PAT * ORDINAMENTO URBANISTICO PROVINCIALE: IN TRENTINO MODELLI UNICI PER CONCESSIONI EDILIZIE E AUTORIZZAZIONI PAESAGGISTICHE

La novità voluta dall’assessore all’urbanistica Carlo Daldoss per semplificare e uniformare l’ordinamento provinciale. In Trentino modelli unici per concessioni edilizie e autorizzazioni paesaggistiche.

Uniformità e semplificazione. Sono questi due dei principi che hanno portato l’assessore all’urbanistica, Carlo Daldoss, ad inserire modelli unici su tutto il territorio provinciale per le autorizzazioni in materia edilizia e paesaggistica.

Stamani la giunta ha dato il proprio consenso alla delibera che di fatto allinea anche per la parte formale e burocratica – quella della documentazione da presentare – all’ordinamento urbanistico provinciale che fa dell’uniformità territoriale una delle innovazioni più importanti.

Una riforma nella riforma, facilitata anche dal progressivo processo di informatizzazione delle procedure urbanistiche ed edilizie che consentiranno a breve, medio periodo di giungere all’utilizzo di un solo formato digitale accreditato.

La delibera approvata stamani dalla giunta provinciale, su iniziativa dell’assessore all’urbanistica Carlo Daldoss, individuata in sostanza la documentazione necessaria – e quella ulteriore con riferimento ai titoli edilizi e all’autorizzazione paesaggistica ed altri provvedimenti – secondo specifici modelli che varranno per tutto il territorio provinciale. In particolare, vengono approvati i modelli unici di domande, istanze e titoli per i procedimenti edilizi.

Inoltre saranno unici anche i modelli per il rilascio dell’autorizzazione paesaggistica e l’espressione del parere sulla qualità architettonica, nonché i modelli dei procedimenti, di esclusiva competenza provinciale, di riconoscimento dei sussidi previsti dalla legge provinciale e dei procedimenti di competenza della Commissione urbanistica provinciale, organo di governo del territorio.

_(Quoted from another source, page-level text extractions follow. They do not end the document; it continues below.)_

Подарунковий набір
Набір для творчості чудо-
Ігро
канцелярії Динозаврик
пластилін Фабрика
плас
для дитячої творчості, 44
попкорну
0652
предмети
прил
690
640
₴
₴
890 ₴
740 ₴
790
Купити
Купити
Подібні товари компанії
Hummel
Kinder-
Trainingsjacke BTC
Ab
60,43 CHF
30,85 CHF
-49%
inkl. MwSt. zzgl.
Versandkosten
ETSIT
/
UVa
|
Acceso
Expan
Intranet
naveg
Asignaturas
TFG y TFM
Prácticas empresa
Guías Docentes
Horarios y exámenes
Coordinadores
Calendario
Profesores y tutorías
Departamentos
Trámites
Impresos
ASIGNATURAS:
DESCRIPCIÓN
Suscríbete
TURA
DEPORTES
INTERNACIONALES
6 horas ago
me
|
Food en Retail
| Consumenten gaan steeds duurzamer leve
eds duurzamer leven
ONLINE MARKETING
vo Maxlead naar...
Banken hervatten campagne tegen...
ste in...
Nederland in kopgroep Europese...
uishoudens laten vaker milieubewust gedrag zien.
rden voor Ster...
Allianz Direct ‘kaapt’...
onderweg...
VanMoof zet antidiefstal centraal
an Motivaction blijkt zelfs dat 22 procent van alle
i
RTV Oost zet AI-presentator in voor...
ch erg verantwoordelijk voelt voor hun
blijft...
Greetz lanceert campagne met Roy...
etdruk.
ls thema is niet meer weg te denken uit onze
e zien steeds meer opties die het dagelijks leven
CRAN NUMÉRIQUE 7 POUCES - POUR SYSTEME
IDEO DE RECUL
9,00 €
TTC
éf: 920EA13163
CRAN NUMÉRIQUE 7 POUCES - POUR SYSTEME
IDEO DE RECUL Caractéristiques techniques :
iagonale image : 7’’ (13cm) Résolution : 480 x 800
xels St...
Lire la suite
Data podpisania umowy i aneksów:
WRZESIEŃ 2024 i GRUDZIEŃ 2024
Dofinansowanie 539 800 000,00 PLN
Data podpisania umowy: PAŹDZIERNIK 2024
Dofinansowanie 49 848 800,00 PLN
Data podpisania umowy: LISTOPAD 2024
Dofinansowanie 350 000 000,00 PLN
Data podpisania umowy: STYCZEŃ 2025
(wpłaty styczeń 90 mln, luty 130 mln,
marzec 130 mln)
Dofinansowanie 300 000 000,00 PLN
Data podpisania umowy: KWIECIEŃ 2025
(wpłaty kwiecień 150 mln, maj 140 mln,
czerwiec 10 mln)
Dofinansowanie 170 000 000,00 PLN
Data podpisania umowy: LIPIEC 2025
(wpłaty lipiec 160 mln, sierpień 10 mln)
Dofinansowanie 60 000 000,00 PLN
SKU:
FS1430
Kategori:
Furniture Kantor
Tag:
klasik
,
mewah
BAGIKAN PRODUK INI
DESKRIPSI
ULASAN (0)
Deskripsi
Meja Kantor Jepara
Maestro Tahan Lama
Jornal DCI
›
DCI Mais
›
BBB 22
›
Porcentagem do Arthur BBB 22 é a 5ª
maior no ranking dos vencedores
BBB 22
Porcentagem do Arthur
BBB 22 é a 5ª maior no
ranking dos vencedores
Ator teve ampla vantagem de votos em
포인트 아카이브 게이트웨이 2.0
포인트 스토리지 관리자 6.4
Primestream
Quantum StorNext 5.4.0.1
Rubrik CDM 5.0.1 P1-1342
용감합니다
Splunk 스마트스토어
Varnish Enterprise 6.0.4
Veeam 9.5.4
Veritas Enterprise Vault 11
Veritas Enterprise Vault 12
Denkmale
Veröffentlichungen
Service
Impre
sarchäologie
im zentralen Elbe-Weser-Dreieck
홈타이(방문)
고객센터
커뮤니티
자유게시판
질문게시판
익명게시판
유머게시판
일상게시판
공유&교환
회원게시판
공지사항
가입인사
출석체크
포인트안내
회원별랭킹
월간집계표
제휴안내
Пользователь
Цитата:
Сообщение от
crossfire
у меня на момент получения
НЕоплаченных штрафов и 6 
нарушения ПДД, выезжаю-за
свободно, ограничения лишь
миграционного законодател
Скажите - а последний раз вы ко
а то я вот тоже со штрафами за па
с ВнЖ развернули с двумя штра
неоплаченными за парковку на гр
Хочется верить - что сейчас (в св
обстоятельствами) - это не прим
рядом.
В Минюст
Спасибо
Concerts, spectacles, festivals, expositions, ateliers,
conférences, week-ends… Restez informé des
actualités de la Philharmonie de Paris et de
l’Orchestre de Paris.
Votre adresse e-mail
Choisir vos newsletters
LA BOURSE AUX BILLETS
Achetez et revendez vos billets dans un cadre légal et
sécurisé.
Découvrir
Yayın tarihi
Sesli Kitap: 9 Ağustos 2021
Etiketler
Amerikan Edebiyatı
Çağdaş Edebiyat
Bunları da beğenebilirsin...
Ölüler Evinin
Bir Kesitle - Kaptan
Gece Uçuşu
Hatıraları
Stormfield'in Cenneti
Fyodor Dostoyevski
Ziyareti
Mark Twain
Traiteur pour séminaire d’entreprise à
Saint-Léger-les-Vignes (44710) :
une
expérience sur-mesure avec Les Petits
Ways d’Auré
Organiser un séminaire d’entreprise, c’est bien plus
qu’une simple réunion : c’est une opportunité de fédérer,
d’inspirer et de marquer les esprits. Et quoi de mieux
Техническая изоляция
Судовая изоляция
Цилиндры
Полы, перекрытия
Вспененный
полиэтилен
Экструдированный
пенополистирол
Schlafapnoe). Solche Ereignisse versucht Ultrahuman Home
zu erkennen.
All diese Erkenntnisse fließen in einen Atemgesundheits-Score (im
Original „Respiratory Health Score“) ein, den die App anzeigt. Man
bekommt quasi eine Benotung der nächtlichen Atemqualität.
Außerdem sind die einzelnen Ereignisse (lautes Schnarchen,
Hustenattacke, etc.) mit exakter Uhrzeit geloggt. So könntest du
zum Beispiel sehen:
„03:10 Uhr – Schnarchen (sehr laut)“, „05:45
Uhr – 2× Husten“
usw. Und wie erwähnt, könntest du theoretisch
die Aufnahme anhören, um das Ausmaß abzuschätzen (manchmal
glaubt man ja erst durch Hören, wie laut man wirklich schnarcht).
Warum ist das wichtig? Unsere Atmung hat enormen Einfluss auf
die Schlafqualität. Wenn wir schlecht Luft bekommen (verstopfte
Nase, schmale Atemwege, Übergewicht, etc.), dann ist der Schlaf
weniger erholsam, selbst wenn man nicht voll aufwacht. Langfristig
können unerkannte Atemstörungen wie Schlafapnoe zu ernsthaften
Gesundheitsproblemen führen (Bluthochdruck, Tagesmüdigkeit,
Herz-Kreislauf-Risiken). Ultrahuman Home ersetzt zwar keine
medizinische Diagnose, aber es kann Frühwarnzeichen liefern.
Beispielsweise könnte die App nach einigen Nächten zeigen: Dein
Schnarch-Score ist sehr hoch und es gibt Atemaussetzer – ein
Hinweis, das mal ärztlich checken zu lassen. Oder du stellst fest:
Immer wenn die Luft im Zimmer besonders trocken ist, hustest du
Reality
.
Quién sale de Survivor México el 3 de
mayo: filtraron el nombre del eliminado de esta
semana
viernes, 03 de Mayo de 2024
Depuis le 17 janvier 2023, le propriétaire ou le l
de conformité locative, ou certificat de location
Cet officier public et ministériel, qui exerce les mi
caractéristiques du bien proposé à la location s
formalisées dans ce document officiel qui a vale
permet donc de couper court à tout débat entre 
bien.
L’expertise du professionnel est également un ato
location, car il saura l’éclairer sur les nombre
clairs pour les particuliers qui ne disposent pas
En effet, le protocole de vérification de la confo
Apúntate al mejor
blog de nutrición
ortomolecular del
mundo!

Nella rivisitazione della modulistica in materia edilizia si è tenuto conto dei principi fissati dall’accordo tra Governo, Regioni ed enti locali, approvato dalla Conferenza unificata il 4 maggio 2017. L’intesa riguardava proprio l’adozione di moduli unificati e standardizzati per la presentazione di segnalazioni, comunicazioni e istanze nei settori dell’edilizia e delle attività commerciali (e assimilabili) sui livelli minimi essenziali.

Grazie all’accordo, le Regioni e le Province autonome sono tenute ad adeguare i contenuti informativi dei propri moduli unificati e standardizzati, in relazione alle specifiche normative regionali o provinciali, compatibilmente con le norme dei rispettivi statuti e delle norme di attuazione;

Anche in questo caso – così come per le norme urbanistiche – la nuova modulistica è frutto di un modello partecipato e condiviso con i soggetti territoriali e che, in particolare, ha coinvolto il Tavolo permanente dell’Urbanistica, gli ordini e i collegi professionali, e il Consorzio dei Comuni Trentini. In concreto, il tavolo di lavoro ha comparato la normativa provinciale in materia di edilizia e paesaggistica con quella statale, tenuto conto da un lato della competenza provinciale legislativa esclusiva in materia e dall’altro dei principi dell’ordinamento statale di diretta applicazione.

I nuovi modelli unici saranno anche in formato digitale così da avviare in tempi brevi la sperimentazione del servizio che dovrebbe garantire la totale tracciabilità degli atti, tempistiche minori e una semplificazione generale dell’iter.